Кондратий, однако, не выталкивался. Очевидно, он не хотел общаться со Сфинксом
— Ну ты же наша ходячая энциклопедия? — попробовал было возмутиться Капитан.
— Так приделаёте ноги к какой-нибудь другой энциклопедии, — бурчал Кондратий и запихивался обратно.
— Ладно, я пойду. — Сказал вдруг Боцман Наливайко, — моритури те салютант и всё такое.
Всадница без Головы посмотрела в удаляющуюся спину с любовью и нежностью. Так женщины всегда смотрят на мужчин, которые не могут больше доставить им никаких забот.
«Ну и ладно», — подумал я. — «Я тоже так могу.
Как Боцмана съедят, так я и пойду».
Наливайко сел перед Сфинксом и приготовился отвечать на вопросы.
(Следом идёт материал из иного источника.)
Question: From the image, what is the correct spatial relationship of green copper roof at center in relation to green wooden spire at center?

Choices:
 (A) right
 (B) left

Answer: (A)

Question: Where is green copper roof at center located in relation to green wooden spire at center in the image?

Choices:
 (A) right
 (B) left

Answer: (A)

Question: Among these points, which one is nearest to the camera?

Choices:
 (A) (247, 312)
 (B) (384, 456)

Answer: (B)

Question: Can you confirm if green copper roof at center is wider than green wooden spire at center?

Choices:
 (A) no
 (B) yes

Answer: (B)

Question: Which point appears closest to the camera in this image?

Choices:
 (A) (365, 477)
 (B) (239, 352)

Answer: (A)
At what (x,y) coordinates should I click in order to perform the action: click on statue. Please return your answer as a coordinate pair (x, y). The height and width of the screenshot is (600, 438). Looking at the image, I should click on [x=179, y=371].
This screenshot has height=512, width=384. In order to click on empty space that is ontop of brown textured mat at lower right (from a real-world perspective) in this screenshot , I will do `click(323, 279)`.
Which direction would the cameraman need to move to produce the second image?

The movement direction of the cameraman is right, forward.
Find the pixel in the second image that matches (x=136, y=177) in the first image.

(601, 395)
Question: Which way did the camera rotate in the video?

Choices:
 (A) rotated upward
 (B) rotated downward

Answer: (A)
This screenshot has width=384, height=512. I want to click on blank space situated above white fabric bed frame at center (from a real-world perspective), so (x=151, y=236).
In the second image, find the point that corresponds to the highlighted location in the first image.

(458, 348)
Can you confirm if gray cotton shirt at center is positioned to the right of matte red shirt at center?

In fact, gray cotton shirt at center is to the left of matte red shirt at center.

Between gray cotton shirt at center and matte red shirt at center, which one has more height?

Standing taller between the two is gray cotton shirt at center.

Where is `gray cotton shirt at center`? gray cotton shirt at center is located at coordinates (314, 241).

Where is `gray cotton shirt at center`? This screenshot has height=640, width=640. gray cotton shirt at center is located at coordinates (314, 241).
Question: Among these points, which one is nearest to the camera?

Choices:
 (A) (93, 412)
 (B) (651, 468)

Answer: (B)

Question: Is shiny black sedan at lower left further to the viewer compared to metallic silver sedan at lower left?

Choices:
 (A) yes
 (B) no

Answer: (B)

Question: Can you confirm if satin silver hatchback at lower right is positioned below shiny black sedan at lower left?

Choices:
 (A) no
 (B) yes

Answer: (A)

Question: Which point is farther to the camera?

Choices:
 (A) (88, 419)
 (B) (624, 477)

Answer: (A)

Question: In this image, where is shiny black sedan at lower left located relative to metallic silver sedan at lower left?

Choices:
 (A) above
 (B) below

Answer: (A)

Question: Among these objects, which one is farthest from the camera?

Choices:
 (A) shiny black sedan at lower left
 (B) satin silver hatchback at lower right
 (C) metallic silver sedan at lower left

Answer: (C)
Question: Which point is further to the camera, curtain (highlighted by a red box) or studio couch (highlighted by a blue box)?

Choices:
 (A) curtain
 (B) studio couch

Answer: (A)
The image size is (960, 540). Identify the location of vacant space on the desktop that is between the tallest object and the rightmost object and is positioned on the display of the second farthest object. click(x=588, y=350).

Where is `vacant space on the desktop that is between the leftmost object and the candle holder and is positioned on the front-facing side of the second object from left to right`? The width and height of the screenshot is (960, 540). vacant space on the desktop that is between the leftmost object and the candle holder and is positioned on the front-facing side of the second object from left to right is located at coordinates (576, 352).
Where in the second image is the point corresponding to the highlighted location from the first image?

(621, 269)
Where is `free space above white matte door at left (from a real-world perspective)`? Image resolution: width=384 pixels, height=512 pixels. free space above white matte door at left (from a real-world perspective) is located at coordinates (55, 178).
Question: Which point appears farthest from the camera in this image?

— Вот слушай, что такое: утром ходит на двух ногах, потом на четырёх, а к вечеру — вовсе не ходит?
— Дурацкий вопрос, братан. Это ж я!
Сфинкс как-то скуксился.
— Ещё три головы не сносил, а всё туда же… Ну, ладно, теперь моя игра. — Наливайко вынул из кармана три алюминиевых кружки. — Вот смотри, братан: вот шальмугровое яблоко, а вот три кружки… Где яблоко? А?
Сфинкс показал и тут же пожалел об этом.
Потом Сфинкс пожалел снова и снова.
Наконец, Сфинкс сдался и, обиженно рыча, вернулся к своим баранам и погнал их прочь.
Наливайко встал и пошёл обратно. Всадница без головы смотрела на него взглядом, полным любви.
Боцман махнул рукой, и, приняв это за особый знак, мы разбрелись по райским кущам, срывая разрешённые и запретные плоды.
Морковкино заговение уже кончилось, а постные дни была за горами, куда убрался сфинкс.
Вокруг стояли ящики с колбасами, бутыли с вином и корзины с сырами.
Мы набили трофеями карманы, шляпы, подолы и кошельки.
Можно было пить и есть, и никто не смел нам задавать дурацких вопросов об этикете и кулинарии.
Внезапно из-за леса и невысоких гор, в окружении своих баранов и овец, появился Сфинкс.
— Ну, пожалуйста, — попросил он. — Я знаю ещё хорошие загадки. Про самолёт на транспортёре, например.
Но его никто не слушал — все жевали. Внезапно оказалось, что мы жуём синхронно, и чавкаем, как солдатские сапоги на параде в сельской местности. Даже одна Заблудшая Овца паслась неподалеку и жевала в такт движению наших челюстей.
Мы набрали вдоволь еды, а что не смогли съесть или забрать с собой, то пообнюхивали.
На корабле был устроен пир, по случаю праздника откупорили даже сорок бочек арестантов.
Сыр, правда, оказался несвежим, и был выброшен нами за борт.
XXVI
Наутро, в состоянии изрядного похмелья, я сидел на палубе, привалившись к мачте. С другой стороны сидел Боцман Наливайко. Я знал старого морского кабана давно, но всё же завидовал его подвигам и успеху в глазах Всадницы без Головы. Не был я готов примириться с завистью. Он всё равно лучший, всё равно…
Боцман первым нарушил молчание.
— А ты знаешь, у меня в Питере любовь была… — Боцман вздохнул. — Там, знаешь, на улице Ракова есть гастроном, который построил зодчий из Кракова… Эх, да что и говорить. Как-то так вышло.